Maya Chavan, who stays at Tadiwala Road, said that many housing societies on Boat Club Road area are yet to allow domestic workers. “Every day, women visit the society but are not allowed to enter. People are now staying at home and are hence doing their own work. As such, they say that they no longer need our services,” she added.
On an average, a domestic worker, who used to work in 4-5 households before the lockdown, earned around Rs 5,000 a month. However, since the shutdown, they have either seen their earnings drop to zero or are not even earning half of what they did earlier. For women who are above 50 years of age, there is the added threat of younger women coming in from other cities who are ready to work for much less money than what is usually charged.
Over the last year, many of these women have either defaulted their ongoing loans or have taken loans from private money lenders.
For these women, access to the various welfare schemes of the government is very difficult owing to the volume of paperwork involved.

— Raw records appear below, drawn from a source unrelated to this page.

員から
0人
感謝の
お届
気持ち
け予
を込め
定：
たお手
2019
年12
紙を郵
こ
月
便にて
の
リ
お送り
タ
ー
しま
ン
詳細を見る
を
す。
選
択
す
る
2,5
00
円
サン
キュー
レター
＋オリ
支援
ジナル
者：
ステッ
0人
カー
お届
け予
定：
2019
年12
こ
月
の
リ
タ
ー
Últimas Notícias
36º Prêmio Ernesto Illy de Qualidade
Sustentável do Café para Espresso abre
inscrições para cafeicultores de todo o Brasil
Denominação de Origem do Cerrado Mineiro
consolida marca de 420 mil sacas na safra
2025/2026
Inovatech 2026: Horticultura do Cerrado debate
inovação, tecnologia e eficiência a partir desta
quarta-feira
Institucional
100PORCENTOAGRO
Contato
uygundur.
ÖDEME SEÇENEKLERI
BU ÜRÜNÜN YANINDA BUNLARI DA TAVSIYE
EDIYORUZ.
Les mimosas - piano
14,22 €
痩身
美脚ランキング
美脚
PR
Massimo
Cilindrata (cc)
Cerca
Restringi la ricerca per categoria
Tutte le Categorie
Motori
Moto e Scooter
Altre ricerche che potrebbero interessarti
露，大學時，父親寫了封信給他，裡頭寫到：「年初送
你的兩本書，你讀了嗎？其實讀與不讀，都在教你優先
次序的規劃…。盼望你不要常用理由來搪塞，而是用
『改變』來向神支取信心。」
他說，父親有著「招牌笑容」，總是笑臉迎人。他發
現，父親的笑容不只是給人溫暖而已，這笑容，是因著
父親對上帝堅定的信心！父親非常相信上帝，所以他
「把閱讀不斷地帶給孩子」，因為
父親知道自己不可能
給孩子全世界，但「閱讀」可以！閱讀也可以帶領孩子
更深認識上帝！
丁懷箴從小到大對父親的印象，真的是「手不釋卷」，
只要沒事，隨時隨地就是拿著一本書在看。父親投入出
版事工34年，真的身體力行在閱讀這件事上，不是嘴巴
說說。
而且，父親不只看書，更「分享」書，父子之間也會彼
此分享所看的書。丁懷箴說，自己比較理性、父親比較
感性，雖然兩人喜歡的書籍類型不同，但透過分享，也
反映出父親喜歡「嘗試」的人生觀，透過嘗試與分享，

Thus, pensions from the state government are yet to reach a majority of them. Before the start of the second lockdown, the state government had announced aid of Rs 1,500 help for the domestic workers which is now being rolled out.
However, what these women want is a pension scheme that will help them in their old age. Kiran Moghe, president of Pune Zilla Gharkamgar Sanghtana, said a one-time help of Rs 50,000 for the women who have lost their jobs was given by the government. “But the need of the hour is to bring about an urban equivalent of the Employment Guarantee Scheme which will go a long way to help the unorganized sector,” she added.